Manuel J. Trombley saved Janice Pharmakis from burning, North Providence, Rhode Island, March 7, 1998. Ms. Pharmakis, 64, was in a bedroom of her one-story house after fire broke out in the living room. A neighbor, Trombley, 47, laboratory manager, was alerted to the fire and immediately responded to the scene. He entered the smoke-filled house through a side door, which opened into the kitchen, and called to Ms. Pharmakis, thereby learning her location. Despite flames spreading to the ceilings of the kitchen and hall, Trombley crawled through the kitchen and down the hall to Ms. Pharmakis’s bedroom. He found Ms. Pharmakis at the window, attempting to open a storm window. Trombley opened the storm window, then grasped Ms. Pharmakis and lowered her through the window to the ground. Trombley then exited the house through the window. Ms. Pharmakis and Trombley both required hospital treatment for smoke inhalation, Trombley being detained overnight. They recovered.
72562 – 8247
72562-8247Obituary
Manuel Joseph “Bud” Trombley, 64, died on Oct. 20, 2014. Born on July 2, 1950, in Providence, R.I., he was a son of the late Manuel and Mary (Vinacco) Trombley.
Trombley received a degree in electronical engineering technology and business from New England Institute of Technology. He had extensive experience in electronics and chemistry, working in the semiconductor air quality industry. Trombley traveled extensively, servicing major manufacturers of semiconductor devices throughout the U.S. and Asia. He also was a laboratory manager and frequently maintained the air quality systems for the National Archives and Records Administration in Washington, D.C.

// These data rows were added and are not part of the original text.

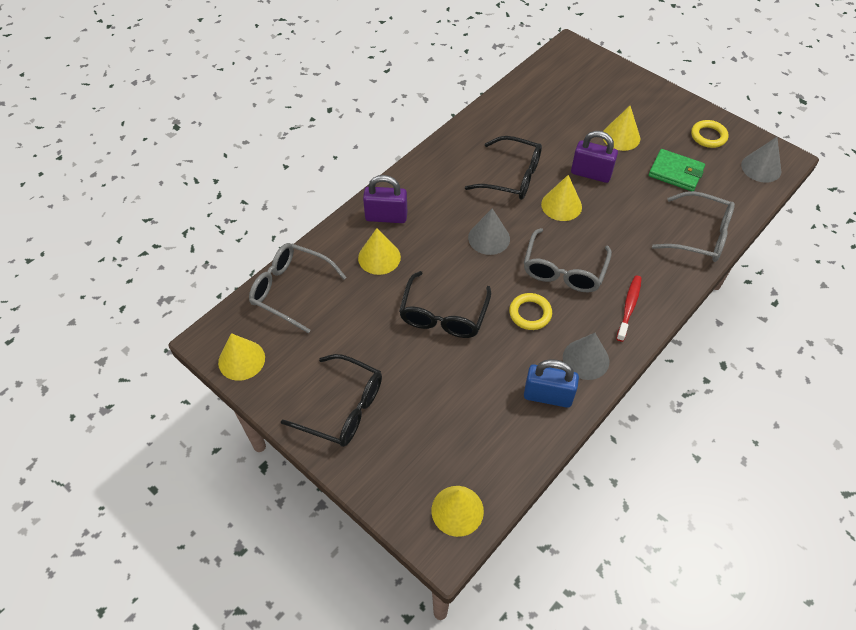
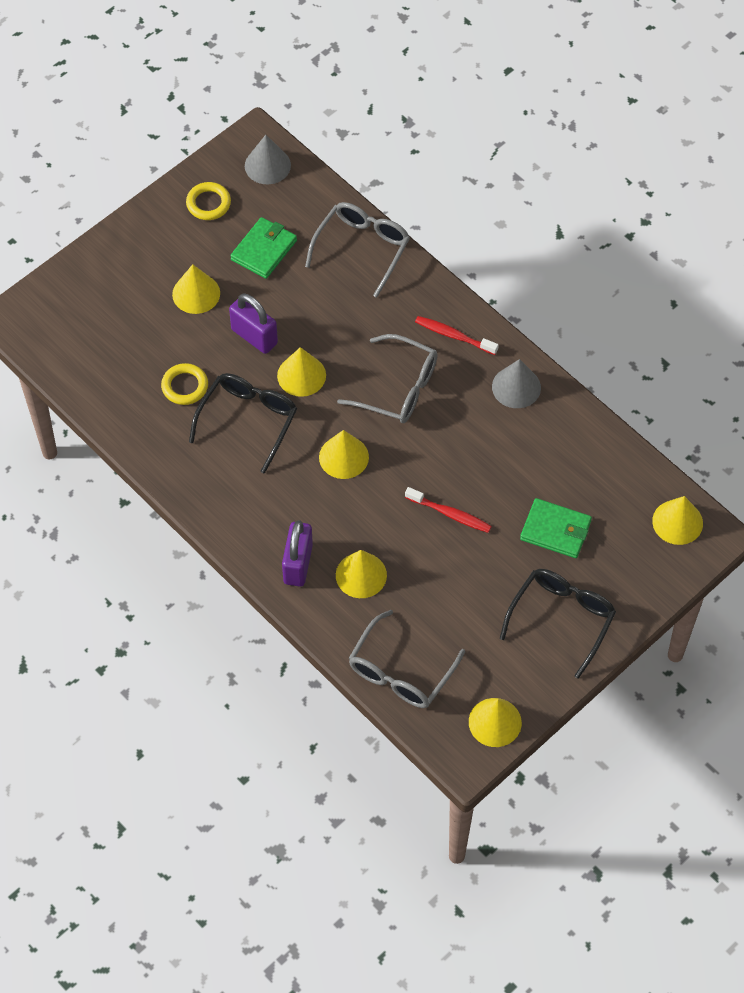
camera: 85 degrees left, 5 degrees up
black glasses [399,271,491,338] -> red toothbrush [405,487,492,533]
grey cone [468,208,510,255] -> yellow cone [319,430,369,479]
yellow ring [509,293,552,330] -> yellow ring moved to [161,363,208,405]
blue padlock [524,359,579,408] -> none
purple padlock [571,131,618,183] -> purple padlock turned 75 degrees counterclockwise [229,294,278,354]
none -> green wallet [520,498,592,558]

In February 1999, the Hero Fund awarded Trombley the Carnegie Medal for saving a neighbor, Janice Pharmakis, from her burning house in North Providence on March 7, 1998.
“He was crawling on his hands and knees,” Pharmakis told a reporter for the Providence Sunday Journal afterward. “I had the window open and he said, ‘You’re going out.’ He lowered me by my feet, and I fell maybe 10 inches to the ground. When I came over to where he was lying down outside, he kept saying, ‘Jan, Jan, are you okay,’ but he was the one coughing. He was the hero.”
The newspaper also reported that the town’s mayor and firefighters and the Rhode Island General Assembly publicly recognized Trombley for his actions.
“Being a firefighter, I know what it took to go in there,” Fire Chief Bernard Charello said during a ceremony. “Someone is sitting in a chair who wouldn’t be here if you hadn’t jumped back in.”
(Edited from an obituary published on the website for the Pontarelli-Marino Funeral Home in Providence.)